What is the sum of the first 113 consecutive even numbers?

Answer 1

It should be 12882 if I calculated correctly. However I cannot show you how I got the answer here because of the limited mathematical symbols input here. The steps involve using sigma with upper and lower limits. If you want to see my work, visit quickanswerz.com and post this same question there and I can show you exactly how it's worked out!

The even number starts with 2 and goes on.

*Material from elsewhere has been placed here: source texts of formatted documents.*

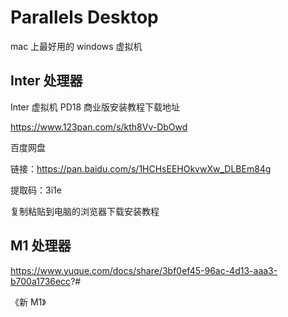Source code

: # Parallels Desktop

mac 上最好用的 windows 虚拟机

## Inter 处理器

Inter 虚拟机 PD18 商业版安装教程下载地址

<https://www.123pan.com/s/kth8Vv-DbOwd>

百度网盘

链接：<https://pan.baidu.com/s/1HCHsEEHOkvwXw_DLBEm84g>

提取码：3i1e

复制粘贴到电脑的浏览器下载安装教程

## M1 处理器

<https://www.yuque.com/docs/share/3bf0ef45-96ac-4d13-aaa3-b700a1736ecc>?#

《新 M1》
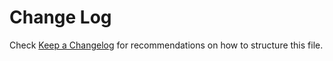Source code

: # Change Log

Check [Keep a Changelog](http://keepachangelog.com/) for recommendations on how to structure this file.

2, 4, 6, 8… It forms a sequence with the first term 'a' is 2 and the common difference 'd' is 2. We need to find the sum of the first 113 consecutive even numbers. Sum of n terms in a sequence is given by the formula Sn = (n/2) (a + l) (Where 'a' is the first term of the sequence and 'l' is the last term of the sequence.) First, we need to find the last term of the sequence. We know that the nth term of a sequence is given by the formula tn = a + (n-1) d So, t113 = a + (113-1) d. Substitute the value of a and d in the above equation. t113 = 2 + (113-1) 2 = 2 + (112) 2 t113 = 2 + 224. t113 = 226. So, the last term l is 226. Now, substitute all the values in the formula Sn = (n/2) (a + l). Sn = (113/2) (2 + 226) Sn = (113/2) (228) Sn = (113) (114) Sn = 12882 So, the sum of the first 113 consecutive integers is 12882. Source: www.icoachmath.com Option 2 An easier solution would be to use the formula N(N+1), where N is the number of consecutive even numbers. Eg: sum of 113 consecutive even integers would be = 113* 114 = 12882. Use this formula to calculate the sum of consecutive even numbers starting from 2. If the number starts from the middle (20,22,24,26) you need to use Option 1 to find the solution.